[RECORD EXCERPTS]
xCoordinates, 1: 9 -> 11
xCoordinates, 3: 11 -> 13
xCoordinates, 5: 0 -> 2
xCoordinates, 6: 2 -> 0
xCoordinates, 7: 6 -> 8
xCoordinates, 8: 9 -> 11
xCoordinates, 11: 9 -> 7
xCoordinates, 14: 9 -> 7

---

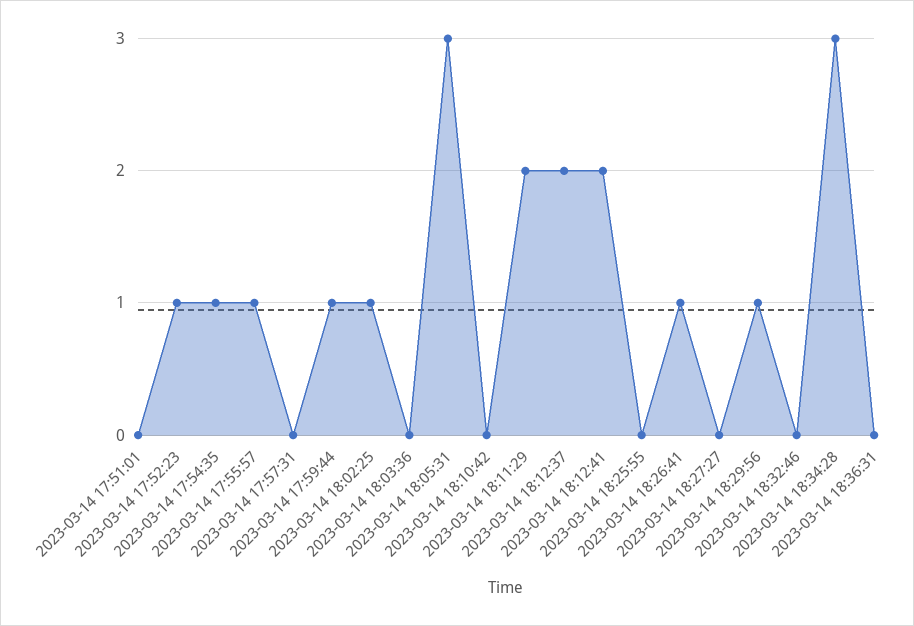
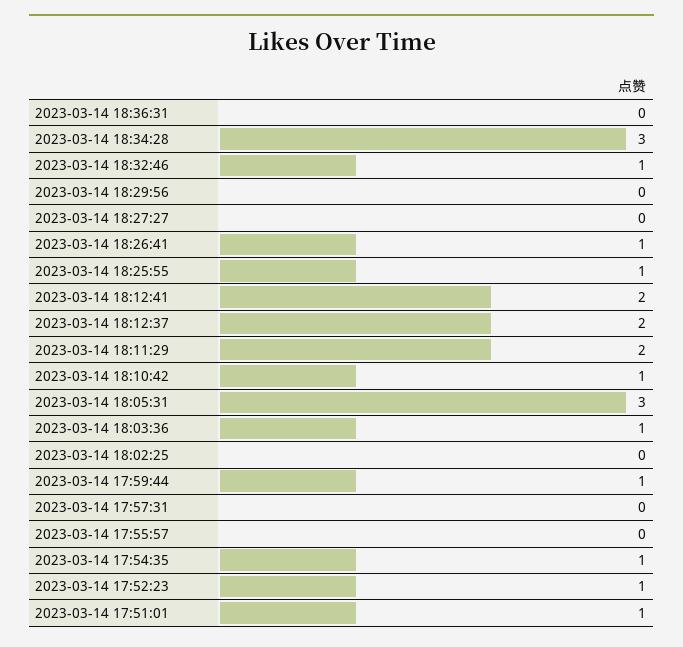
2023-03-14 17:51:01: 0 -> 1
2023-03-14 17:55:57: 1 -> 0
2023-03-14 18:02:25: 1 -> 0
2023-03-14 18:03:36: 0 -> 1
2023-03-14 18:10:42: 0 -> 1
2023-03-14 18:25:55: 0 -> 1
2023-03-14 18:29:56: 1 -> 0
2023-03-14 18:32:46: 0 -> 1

---

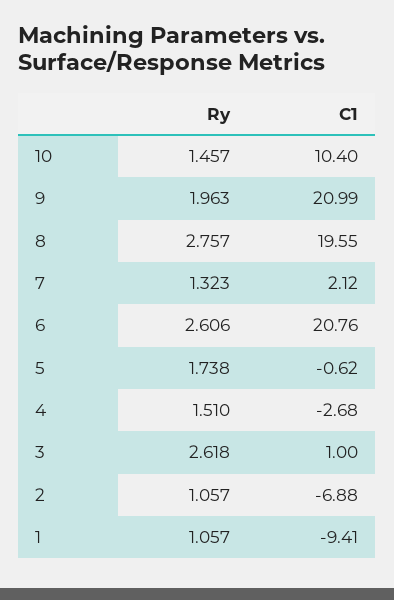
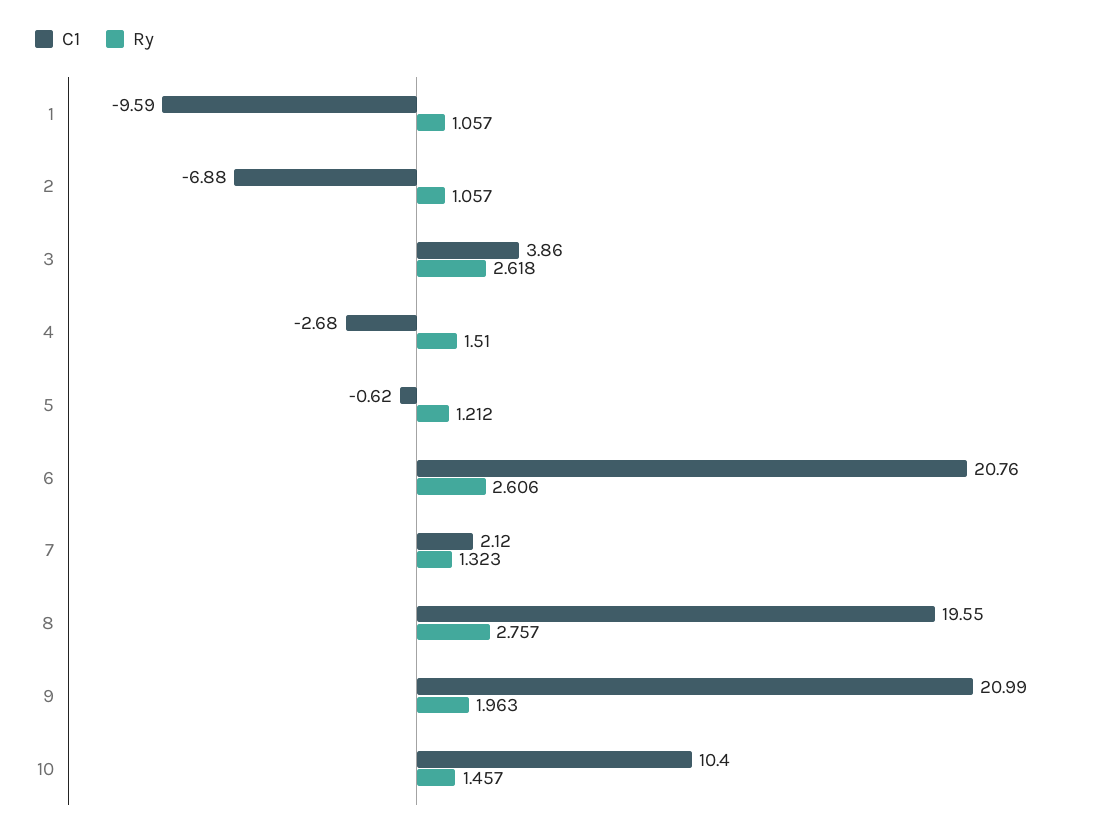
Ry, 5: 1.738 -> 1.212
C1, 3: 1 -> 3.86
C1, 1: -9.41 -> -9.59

[AIM OF THE EXERCISE]
In the data above, which lines lie between the line with "xCoordinates, 1: 9 -> 11" and the line with "xCoordinates, 14: 9 -> 7", inclusive? Print those lines exactly and nothing else.

[RESULT BELOW]
xCoordinates, 1: 9 -> 11
xCoordinates, 3: 11 -> 13
xCoordinates, 5: 0 -> 2
xCoordinates, 6: 2 -> 0
xCoordinates, 7: 6 -> 8
xCoordinates, 8: 9 -> 11
xCoordinates, 11: 9 -> 7
xCoordinates, 14: 9 -> 7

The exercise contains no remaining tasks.